The most irritating thing about Willetts is that his slippery logic is so unnecessary. Everyone understands we have some difficult funding choices to make. I would prefer us to hold university fees and make sacrifices elsewhere - but I recognise it's possible and entirely logical to take a different view based on different preferences. What I can't stand is the desperate attempts to present a tough choice as something other than what it is.
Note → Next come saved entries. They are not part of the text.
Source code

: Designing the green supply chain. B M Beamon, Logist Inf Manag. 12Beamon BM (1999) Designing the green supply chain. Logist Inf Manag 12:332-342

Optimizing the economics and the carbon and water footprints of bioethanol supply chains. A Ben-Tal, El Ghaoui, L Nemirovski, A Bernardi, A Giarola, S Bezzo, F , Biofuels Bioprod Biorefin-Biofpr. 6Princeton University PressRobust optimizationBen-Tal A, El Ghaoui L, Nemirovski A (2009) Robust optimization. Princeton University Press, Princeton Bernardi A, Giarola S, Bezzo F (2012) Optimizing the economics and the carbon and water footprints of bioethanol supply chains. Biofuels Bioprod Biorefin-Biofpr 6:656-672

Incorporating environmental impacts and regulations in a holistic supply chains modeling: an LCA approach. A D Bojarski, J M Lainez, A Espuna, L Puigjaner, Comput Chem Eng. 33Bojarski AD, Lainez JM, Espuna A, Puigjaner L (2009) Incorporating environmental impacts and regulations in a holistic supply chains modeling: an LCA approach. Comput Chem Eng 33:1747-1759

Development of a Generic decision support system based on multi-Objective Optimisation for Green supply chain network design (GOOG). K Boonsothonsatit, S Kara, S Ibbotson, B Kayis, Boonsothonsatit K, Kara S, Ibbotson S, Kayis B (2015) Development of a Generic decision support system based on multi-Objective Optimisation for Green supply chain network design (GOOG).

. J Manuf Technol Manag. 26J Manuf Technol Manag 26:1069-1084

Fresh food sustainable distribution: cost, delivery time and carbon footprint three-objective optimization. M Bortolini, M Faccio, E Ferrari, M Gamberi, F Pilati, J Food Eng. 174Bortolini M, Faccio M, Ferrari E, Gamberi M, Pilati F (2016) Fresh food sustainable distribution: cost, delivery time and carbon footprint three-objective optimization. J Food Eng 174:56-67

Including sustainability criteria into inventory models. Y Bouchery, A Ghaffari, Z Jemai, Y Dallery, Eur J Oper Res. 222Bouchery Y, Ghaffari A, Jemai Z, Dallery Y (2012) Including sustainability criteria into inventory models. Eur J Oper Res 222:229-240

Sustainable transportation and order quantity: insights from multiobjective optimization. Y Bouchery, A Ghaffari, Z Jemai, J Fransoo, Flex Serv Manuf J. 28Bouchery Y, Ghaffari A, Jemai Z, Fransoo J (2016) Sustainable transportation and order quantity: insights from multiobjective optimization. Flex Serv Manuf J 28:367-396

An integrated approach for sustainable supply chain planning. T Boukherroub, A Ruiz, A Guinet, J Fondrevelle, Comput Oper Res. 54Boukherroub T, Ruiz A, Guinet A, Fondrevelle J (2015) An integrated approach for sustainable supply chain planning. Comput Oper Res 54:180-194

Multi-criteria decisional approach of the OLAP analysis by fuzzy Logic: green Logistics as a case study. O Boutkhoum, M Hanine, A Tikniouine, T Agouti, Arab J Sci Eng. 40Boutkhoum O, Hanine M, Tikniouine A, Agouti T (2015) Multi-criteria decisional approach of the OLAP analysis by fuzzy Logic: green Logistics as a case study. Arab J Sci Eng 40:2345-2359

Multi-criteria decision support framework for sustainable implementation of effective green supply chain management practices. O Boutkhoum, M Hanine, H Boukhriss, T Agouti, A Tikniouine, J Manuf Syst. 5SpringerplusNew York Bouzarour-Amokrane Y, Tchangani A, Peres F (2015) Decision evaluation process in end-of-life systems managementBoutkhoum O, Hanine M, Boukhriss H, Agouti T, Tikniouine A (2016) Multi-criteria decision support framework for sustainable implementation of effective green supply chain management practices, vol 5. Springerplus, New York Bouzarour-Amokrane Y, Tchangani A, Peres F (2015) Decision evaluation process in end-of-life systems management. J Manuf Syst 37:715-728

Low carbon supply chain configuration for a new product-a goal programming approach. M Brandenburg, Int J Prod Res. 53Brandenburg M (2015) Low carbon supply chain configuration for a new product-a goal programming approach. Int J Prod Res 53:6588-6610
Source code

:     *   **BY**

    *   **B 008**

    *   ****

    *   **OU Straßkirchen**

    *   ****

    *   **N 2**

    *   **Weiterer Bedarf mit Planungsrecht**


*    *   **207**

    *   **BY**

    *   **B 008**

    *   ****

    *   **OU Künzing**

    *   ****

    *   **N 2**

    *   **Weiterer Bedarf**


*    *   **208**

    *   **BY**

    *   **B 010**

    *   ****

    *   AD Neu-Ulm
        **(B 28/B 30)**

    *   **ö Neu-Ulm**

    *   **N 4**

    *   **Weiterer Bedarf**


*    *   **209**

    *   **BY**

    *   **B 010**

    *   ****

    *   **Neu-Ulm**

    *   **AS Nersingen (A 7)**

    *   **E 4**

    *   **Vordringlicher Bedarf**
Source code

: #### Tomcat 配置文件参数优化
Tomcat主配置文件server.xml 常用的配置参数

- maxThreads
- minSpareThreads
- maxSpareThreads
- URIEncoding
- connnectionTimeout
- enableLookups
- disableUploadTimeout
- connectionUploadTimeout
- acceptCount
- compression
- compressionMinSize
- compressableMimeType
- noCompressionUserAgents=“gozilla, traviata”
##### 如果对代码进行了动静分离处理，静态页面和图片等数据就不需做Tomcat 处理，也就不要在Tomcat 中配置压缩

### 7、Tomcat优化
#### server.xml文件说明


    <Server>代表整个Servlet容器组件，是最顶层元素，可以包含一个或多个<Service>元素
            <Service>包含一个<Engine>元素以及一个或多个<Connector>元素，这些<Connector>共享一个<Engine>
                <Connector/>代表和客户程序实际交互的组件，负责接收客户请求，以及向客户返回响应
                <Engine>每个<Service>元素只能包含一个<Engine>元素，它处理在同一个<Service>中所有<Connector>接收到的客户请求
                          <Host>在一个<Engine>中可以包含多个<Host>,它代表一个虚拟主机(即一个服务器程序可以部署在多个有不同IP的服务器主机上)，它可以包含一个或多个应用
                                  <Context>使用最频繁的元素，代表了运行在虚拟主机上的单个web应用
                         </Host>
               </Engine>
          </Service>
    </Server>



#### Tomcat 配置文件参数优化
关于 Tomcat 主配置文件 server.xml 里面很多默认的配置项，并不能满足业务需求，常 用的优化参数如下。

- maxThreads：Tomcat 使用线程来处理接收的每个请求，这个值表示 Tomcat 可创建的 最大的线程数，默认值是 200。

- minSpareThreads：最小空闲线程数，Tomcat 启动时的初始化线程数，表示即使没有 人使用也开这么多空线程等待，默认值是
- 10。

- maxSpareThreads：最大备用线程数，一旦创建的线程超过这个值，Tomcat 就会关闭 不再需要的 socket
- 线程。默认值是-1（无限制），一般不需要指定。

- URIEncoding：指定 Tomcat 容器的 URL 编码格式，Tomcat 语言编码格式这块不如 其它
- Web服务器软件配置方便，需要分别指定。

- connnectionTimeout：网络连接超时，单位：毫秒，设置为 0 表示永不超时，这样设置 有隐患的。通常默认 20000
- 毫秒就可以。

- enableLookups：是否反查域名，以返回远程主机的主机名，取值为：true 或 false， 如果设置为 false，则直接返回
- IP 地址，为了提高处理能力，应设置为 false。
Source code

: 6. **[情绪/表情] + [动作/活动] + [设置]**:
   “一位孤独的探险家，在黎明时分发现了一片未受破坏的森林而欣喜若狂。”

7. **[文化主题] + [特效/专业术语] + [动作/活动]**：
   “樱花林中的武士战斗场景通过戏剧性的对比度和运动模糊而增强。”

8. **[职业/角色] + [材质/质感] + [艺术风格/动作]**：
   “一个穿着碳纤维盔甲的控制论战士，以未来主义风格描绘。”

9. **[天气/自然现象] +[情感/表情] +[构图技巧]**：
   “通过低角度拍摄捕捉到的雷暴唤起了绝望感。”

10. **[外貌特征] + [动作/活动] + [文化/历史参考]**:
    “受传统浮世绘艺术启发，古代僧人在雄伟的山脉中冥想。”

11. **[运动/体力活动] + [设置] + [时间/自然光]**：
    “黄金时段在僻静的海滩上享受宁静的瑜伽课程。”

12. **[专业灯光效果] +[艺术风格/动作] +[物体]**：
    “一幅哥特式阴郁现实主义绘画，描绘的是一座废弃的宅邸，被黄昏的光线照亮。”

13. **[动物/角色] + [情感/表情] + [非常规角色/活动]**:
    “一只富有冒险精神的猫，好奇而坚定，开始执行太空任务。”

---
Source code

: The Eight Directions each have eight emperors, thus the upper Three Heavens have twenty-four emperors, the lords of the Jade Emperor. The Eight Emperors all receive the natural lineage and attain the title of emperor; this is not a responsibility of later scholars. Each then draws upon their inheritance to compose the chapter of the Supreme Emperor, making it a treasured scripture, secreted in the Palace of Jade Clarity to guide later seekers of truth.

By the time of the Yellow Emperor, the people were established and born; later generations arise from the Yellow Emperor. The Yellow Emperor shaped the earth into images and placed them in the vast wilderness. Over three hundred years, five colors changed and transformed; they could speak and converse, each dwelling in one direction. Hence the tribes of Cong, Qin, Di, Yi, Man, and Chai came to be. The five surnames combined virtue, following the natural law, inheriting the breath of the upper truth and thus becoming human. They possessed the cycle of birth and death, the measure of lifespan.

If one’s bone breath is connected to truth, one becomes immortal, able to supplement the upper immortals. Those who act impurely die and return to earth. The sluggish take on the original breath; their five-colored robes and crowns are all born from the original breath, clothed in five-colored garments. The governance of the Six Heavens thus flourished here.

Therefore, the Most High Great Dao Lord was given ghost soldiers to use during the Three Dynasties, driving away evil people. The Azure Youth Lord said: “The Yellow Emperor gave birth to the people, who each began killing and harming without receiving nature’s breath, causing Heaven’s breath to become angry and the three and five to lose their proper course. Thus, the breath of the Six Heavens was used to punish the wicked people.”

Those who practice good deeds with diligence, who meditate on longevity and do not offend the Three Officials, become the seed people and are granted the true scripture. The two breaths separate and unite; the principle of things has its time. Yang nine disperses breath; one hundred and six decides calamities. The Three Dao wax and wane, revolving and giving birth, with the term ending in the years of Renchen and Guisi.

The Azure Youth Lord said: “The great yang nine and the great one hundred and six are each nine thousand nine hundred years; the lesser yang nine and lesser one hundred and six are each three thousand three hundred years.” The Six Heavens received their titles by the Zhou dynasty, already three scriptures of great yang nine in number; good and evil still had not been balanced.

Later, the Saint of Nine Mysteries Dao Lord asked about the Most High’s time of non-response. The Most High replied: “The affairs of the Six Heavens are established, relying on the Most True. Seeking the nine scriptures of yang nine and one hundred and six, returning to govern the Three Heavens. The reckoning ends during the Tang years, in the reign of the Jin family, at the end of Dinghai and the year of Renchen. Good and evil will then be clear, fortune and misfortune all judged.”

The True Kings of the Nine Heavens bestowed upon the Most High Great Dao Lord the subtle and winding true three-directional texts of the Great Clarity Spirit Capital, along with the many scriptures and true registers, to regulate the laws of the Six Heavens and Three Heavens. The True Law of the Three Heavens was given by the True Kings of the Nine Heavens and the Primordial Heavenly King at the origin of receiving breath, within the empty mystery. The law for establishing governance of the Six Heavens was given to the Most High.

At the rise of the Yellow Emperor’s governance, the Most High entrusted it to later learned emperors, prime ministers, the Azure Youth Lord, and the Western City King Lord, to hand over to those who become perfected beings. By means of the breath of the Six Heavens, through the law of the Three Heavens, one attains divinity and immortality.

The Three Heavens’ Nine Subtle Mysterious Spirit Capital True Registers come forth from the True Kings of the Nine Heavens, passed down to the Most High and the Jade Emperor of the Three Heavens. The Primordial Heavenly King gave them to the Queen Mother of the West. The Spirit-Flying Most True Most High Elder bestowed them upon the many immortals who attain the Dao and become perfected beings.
Why can't Willetts' just tell the plain truth - that the Government believes increased fees are a financial necessity (not a fairer system); that unfortunately, student debts will be a significantly greater burden on graduates (not lesser because repayments start a little later in life); and that the rapid adoption of maximum fees by most universities is disappointing (not mitigated by putative averages).
The answer of course is politics - and the ridiculous nature of our soundbite democracy that doesn't allow for debate based on agreed facts, declared preferences and logical analysis. Instead, after 350 years of parliament we've become so used to the obfuscating nonsense of people like Willetts that we regard it as the norm.
How refreshing then to hear Jamie Whyte on Radio Four's More or Less today.
Whyte is the antithesis of Willetts: a liberal philosopher, rigorously logical, open to different views, and prepared to tackle those that are so ingrained we take them for granted. His book, Bad Thoughts - a guide to clear thinking, is to my mind, a great example of how philosophic thinking can be applied to modern issues. In it, he tackles themes as varied as the Holy Trinity, anorexia and banking profits - but its underlying theme is the need to question, to face facts and respond to them in a consistent way.
Typical of Whyte, he was today arguing against a canon of modern politics - that progressive taxation (the richer you are, the higher percentage you should pay) is a good and fair thing. I don't wholly agree with his position on tax, though much of what he said is highly persuasive and showed deep flaws in our accepted approach. But I do admire his willingness to question the herd, to declare his sources, to explain his reasoning and ensure the facts that support it are sound.
It was probably a forlorn hope - but I did wish that Willetts was listening too.